Haley addressed the reason - Trump's declaration in December that the United States considers Jerusalem to be Israel's capital - and told Abbas he can do nothing to reverse the U.S. position.

Abbas should channel his anger into action toward a settlement and better life for his people, Haley said. She did not pledge, as U.S. diplomats and presidents had done for more than two decades before Trump, that the result of negotiations would be an independent Palestinian state.

She also addressed comments earlier this month from senior Palestinian negotiator Saeb Erekat, who accused the United States of seeking a "coup" to depose Abbas. Erekat was also quoted in the same interview as advising Haley to "shut up and realize the Palestinian leadership is not the problem."

"I will not shut up. Rather, I will respectfully speak some hard truths," Haley said as she criticized Abbas and her United Nations colleagues for what she called bias against Israel.

The session marked the first time any senior U.S. officials have even been in the same room with Abbas for months. Abbas entered moments before speaking, skipping the greetings among ambassadors, U.N. Secretary General António Guterres and the U.N. Mideast representative, Nikolay Mladenov.

He stood to go immediately after he concluded his by-invitation address, startling Haley and leaving Israeli U.N. Ambassador Danny Danon to dismiss him as a coward.

"Once again he is running away," Danon said. "He put his demands on the table and he left, and he is expecting you to deliver the results. It's not going to work that way. The only way to achieve results is to have direct negotiations."

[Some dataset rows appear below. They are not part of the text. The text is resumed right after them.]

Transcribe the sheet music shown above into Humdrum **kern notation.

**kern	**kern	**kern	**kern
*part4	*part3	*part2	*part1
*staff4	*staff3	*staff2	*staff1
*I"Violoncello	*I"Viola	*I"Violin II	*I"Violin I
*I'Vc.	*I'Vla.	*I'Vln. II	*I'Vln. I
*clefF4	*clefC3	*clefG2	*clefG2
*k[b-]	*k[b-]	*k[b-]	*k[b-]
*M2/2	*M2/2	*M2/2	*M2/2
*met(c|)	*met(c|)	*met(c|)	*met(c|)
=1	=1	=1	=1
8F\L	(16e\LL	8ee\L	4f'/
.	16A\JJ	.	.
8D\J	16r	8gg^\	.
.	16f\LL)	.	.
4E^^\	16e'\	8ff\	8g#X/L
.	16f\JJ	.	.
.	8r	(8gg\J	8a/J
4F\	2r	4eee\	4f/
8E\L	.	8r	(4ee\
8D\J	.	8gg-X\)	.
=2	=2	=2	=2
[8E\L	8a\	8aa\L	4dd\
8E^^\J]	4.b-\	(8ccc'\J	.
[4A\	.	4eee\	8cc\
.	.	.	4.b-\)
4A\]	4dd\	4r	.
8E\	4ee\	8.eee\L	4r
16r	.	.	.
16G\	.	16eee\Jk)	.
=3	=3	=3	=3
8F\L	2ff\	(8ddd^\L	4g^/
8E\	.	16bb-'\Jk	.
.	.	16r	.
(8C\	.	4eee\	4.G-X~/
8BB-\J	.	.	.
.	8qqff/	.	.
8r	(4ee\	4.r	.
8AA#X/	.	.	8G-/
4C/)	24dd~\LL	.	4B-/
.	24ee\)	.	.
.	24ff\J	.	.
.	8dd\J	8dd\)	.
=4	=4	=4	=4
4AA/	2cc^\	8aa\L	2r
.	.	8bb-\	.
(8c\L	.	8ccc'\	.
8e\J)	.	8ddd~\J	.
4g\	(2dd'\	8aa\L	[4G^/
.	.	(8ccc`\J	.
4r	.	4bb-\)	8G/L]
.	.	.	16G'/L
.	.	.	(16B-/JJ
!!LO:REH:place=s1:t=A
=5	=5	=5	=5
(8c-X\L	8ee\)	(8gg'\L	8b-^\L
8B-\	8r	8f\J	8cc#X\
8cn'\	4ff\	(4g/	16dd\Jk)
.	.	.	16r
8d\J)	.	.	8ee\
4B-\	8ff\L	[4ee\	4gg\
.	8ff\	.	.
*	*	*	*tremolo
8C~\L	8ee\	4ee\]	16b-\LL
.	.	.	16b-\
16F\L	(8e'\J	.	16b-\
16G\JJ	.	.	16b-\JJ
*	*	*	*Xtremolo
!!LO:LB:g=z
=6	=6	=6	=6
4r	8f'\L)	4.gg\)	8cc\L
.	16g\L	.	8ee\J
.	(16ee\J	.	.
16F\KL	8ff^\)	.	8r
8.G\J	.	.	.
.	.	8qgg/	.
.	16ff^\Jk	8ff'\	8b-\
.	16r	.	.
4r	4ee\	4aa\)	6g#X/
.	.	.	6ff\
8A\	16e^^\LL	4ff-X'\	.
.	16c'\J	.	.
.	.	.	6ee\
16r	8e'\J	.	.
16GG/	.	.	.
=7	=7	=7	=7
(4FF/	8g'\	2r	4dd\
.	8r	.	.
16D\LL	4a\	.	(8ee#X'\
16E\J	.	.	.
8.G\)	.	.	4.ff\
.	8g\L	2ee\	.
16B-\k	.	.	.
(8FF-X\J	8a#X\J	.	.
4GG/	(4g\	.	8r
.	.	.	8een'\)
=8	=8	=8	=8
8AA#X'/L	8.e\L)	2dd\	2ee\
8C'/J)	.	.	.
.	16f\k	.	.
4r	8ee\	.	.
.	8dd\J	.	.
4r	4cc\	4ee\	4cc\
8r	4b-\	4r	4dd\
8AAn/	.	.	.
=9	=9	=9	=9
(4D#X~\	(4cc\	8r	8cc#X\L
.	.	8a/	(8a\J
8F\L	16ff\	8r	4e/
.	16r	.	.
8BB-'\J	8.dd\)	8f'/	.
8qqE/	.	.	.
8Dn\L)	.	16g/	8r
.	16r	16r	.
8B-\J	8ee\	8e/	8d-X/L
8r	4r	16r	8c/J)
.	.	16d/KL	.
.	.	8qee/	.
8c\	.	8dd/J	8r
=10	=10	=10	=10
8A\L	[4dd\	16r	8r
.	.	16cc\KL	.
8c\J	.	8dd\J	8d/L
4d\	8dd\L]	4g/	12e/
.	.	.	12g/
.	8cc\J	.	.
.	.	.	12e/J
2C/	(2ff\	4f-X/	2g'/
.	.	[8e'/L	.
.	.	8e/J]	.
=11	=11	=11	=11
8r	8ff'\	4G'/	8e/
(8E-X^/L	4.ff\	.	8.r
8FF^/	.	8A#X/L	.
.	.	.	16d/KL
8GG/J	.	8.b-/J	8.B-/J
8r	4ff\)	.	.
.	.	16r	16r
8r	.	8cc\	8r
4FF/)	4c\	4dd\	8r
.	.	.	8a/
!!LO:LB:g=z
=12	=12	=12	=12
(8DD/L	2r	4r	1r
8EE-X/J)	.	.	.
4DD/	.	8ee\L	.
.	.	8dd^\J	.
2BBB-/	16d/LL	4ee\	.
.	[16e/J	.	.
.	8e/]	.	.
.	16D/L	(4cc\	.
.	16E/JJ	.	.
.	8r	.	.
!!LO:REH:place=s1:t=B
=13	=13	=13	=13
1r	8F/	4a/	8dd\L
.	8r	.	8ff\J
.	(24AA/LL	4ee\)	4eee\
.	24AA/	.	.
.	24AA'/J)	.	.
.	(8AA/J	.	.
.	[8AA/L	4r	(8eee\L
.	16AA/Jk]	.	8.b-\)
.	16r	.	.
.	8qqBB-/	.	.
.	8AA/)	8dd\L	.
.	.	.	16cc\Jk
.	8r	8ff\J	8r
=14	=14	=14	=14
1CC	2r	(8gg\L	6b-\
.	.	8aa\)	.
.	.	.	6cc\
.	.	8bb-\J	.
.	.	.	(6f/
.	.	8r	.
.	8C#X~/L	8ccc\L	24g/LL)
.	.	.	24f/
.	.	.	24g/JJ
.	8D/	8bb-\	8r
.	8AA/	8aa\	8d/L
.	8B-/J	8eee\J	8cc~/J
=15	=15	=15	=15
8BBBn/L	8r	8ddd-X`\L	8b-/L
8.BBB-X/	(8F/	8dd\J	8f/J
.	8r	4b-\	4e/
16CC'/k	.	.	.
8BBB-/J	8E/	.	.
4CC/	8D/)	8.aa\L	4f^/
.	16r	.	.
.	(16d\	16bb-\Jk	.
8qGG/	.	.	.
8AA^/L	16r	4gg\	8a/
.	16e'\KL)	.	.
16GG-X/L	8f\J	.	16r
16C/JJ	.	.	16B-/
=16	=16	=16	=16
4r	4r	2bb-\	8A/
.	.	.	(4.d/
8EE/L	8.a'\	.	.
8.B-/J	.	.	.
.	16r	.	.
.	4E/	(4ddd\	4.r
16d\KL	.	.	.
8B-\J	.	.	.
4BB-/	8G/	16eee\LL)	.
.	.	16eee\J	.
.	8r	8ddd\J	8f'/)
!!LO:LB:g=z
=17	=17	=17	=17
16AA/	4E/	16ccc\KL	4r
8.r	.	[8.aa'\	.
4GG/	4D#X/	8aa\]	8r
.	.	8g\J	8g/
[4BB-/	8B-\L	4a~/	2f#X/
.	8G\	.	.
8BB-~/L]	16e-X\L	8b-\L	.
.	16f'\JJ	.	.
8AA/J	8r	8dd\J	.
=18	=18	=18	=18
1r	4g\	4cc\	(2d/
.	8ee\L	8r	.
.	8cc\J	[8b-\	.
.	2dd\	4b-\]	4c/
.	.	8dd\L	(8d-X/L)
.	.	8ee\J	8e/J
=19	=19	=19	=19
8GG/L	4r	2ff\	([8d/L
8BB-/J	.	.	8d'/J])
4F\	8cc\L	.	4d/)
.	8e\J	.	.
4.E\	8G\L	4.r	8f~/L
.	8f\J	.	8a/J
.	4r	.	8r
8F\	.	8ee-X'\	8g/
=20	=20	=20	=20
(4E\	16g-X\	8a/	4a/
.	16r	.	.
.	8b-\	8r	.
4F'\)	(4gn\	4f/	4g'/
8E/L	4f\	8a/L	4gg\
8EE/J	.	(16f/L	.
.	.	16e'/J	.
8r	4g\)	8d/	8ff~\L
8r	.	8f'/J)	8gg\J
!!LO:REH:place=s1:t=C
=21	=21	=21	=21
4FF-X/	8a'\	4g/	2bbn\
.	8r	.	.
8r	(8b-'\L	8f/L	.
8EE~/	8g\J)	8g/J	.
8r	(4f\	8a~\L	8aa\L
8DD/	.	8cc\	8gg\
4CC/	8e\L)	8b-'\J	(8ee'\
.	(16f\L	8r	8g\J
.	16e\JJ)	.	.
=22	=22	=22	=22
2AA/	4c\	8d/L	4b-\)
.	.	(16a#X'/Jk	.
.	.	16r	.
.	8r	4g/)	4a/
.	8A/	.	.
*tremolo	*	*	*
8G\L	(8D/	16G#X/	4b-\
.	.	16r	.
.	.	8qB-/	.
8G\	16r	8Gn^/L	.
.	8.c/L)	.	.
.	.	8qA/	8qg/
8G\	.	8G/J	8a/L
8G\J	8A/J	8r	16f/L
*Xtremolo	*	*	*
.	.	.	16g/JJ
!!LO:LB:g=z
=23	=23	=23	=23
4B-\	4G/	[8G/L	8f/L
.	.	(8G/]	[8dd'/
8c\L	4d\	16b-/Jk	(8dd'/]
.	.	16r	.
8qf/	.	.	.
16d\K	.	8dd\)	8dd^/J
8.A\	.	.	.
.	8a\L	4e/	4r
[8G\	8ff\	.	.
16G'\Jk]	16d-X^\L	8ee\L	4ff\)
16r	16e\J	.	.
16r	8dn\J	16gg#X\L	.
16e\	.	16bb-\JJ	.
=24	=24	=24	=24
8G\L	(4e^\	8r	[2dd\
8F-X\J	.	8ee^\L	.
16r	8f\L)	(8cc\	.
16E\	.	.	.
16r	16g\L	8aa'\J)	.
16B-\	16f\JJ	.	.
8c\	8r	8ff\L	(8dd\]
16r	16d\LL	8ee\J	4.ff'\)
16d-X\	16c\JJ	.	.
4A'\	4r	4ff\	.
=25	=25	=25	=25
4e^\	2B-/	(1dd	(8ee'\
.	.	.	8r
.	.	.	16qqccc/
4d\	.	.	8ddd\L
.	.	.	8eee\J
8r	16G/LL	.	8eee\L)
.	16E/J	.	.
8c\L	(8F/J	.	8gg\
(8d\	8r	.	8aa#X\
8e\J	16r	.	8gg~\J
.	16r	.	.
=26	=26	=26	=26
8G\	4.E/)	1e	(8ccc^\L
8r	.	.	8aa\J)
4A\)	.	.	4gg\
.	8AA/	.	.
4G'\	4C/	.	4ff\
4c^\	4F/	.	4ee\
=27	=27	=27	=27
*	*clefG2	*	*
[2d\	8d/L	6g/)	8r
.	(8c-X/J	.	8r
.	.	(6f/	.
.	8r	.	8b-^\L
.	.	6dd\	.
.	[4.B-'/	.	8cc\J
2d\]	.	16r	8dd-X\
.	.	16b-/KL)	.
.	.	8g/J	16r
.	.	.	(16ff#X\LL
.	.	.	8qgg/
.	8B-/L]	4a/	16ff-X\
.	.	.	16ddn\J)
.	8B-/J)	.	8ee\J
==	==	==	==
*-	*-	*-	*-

Both Israel and the Palestinians routinely accuse one another of being the obstacle to successful negotiations, as their representatives did Tuesday, but both have also habitually cultivated the United States as the most important intermediary.

Abbas said Trump's embassy move was a "dangerous" prejudging of the status of Jerusalem, holy to three religions. Security Council diplomats from France, Sweden and other states made the same point more delicately. Diplomats also urged Trump to reinstate funding he cut for Palestinian refugees.

"We call upon the United States not to renounce on their historic and essential role they have been playing," as a major donor, French U.N. Ambassador François Delattre said.

Palestinians claim east Jerusalem as the capital of a future state. The United States had long maintained that the city's status could only be resolved through direct negotiations between Israel and the Palestinians.

Abbas sought out Trump early in his presidency, despite Trump's campaign pledge to move the embassy and frequent pro-Israel statements as a candidate. The Palestinian was among the earlier foreign leaders to visit the White House, in May of last year, and used the visit to praise Trump as a leader committed to peace.

"I believe that we are capable under your leadership and under your courageous stewardship and your wisdom as well as your great negotiating ability ," Abbas said as he stood alongside Trump then. "I believe we can be partners - true partners to you - to bring about a historic peace treaty," Abbas said through an interpreter. "Now, Mr. President, with you we have hope."

Trump offered his services as a broker and assured Abbas, "We will get this done."

The two met again at the U.N. General Assembly in September. Trump phoned Abbas in December to inform him of the Jerusalem decision, and invited him to pay another White House visit. Abbas has not accepted.

Trump has recently cast doubt on his own Mideast peace project.

"I don't know, frankly, if we are going to even have talks," Trump said in an interview this month with the conservative Israeli newspaper Israel Hayom. "But I think it is very foolish for the Palestinians and I also think it would be very foolish for the Israelis if they don't make a deal. It's our only opportunity and it will never happen after this."

A White House spokesman, Josh Raffel, said Kushner and Greenblatt "appreciated the opportunity to listen to his speech. We were hoping to hear some new and constructive ideas."

The U.S. proposal remains in the works, Raffel said. "We will present it when it is done and the time is right."